[Dataset entries]
━━━━━━━━━━
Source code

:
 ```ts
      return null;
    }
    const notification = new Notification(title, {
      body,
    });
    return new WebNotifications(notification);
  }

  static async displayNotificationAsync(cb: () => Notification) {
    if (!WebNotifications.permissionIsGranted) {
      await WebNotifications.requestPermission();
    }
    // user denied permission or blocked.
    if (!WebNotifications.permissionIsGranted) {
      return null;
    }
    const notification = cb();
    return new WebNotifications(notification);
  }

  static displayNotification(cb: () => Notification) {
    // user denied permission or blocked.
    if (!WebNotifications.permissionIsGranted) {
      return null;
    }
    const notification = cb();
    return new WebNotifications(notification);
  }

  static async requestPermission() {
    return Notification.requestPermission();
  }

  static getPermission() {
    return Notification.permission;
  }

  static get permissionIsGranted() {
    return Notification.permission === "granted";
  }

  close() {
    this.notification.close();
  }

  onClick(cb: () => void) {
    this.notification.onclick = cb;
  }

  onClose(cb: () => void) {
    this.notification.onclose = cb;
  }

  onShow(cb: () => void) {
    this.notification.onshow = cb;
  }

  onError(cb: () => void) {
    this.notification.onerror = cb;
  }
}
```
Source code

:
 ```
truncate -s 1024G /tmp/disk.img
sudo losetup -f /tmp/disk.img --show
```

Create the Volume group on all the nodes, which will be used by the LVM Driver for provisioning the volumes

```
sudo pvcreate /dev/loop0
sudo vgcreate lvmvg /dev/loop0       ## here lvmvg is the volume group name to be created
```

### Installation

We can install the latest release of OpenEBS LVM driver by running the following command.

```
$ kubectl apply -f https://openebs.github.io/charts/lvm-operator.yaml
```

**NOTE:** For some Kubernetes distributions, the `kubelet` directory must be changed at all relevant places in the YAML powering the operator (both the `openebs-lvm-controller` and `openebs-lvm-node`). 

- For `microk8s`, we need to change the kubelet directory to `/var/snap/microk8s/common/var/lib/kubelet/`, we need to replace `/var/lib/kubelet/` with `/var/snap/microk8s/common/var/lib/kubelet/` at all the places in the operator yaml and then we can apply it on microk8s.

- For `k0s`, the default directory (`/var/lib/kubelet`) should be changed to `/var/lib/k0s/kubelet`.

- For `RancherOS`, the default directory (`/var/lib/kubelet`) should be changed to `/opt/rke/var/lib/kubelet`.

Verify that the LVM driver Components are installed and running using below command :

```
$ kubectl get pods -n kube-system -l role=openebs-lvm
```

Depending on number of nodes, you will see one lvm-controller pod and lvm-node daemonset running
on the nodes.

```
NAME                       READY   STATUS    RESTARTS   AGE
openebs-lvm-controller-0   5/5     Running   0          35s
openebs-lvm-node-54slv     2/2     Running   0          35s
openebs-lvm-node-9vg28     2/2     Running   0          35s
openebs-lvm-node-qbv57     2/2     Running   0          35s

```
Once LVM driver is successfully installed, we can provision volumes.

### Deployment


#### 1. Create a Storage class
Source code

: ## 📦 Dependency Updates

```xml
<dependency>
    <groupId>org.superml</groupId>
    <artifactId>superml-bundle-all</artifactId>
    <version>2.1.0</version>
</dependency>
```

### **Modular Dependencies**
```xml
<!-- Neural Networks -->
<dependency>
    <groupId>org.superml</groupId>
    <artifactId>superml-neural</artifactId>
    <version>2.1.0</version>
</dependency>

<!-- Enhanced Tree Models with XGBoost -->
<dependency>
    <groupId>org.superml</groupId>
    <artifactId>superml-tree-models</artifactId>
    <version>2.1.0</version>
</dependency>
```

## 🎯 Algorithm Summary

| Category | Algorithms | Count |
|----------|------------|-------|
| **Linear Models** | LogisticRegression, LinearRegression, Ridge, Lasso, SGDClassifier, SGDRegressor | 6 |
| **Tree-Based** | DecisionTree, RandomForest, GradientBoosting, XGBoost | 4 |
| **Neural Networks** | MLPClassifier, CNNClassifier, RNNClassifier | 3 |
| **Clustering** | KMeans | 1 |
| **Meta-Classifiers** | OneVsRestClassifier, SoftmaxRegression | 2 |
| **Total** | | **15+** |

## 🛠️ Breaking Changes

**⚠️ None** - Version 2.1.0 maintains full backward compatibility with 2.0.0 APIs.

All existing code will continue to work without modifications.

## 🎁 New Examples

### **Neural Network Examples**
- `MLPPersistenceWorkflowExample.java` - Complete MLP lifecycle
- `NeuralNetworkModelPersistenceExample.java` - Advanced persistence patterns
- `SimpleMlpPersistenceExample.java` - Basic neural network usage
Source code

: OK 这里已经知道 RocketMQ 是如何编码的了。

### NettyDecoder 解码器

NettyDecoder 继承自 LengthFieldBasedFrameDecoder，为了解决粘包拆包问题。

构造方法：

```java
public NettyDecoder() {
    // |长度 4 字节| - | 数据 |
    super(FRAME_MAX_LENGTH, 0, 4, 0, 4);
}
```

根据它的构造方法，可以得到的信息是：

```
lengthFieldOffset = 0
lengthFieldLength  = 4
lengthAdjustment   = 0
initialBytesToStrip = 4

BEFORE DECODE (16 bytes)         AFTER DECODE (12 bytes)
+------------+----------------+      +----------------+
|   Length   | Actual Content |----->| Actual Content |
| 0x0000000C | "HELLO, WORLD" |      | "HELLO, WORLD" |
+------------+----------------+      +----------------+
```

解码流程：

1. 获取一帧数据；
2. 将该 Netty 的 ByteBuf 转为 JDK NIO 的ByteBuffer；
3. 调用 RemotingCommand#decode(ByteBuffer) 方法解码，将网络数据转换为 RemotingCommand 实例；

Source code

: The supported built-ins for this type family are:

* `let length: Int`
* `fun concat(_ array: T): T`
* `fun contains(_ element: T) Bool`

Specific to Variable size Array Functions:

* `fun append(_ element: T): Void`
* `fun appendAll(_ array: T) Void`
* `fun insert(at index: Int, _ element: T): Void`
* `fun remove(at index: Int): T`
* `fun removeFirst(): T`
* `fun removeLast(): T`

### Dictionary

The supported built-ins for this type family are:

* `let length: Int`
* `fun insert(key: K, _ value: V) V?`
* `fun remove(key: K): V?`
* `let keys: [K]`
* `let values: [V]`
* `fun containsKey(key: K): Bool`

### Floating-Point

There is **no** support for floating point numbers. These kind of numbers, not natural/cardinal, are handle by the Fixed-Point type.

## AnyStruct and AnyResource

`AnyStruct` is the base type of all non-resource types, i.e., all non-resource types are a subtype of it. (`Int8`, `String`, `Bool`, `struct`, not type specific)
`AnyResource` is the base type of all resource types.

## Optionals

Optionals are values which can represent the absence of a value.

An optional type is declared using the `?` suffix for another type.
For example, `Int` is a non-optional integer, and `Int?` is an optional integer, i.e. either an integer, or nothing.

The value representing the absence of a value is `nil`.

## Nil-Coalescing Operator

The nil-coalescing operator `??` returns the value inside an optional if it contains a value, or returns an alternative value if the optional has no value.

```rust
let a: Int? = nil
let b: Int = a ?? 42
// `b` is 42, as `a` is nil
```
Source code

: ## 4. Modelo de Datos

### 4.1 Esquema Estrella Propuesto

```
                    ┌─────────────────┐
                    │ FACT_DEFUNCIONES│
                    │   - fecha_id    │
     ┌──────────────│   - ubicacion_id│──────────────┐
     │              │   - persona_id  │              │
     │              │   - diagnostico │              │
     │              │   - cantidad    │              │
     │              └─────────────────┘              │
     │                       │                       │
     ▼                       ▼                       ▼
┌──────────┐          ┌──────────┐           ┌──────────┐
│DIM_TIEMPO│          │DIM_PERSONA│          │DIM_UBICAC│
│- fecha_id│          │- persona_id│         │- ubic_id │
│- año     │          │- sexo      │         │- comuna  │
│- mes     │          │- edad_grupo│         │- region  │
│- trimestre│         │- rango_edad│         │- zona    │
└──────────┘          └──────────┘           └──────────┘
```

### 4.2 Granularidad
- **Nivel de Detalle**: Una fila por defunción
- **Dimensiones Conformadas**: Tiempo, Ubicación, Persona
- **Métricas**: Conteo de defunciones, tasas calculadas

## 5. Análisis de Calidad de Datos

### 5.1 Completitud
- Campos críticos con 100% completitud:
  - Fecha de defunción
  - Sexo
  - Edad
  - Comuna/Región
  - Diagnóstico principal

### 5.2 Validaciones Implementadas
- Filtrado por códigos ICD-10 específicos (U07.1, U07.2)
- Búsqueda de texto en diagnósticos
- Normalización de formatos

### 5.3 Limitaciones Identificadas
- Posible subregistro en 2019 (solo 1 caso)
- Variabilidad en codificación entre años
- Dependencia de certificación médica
━━━━━━━━━━
Activity: Show the lines of the records above that mention "Optionals".

Task answer:
## Optionals
Optionals are values which can represent the absence of a value.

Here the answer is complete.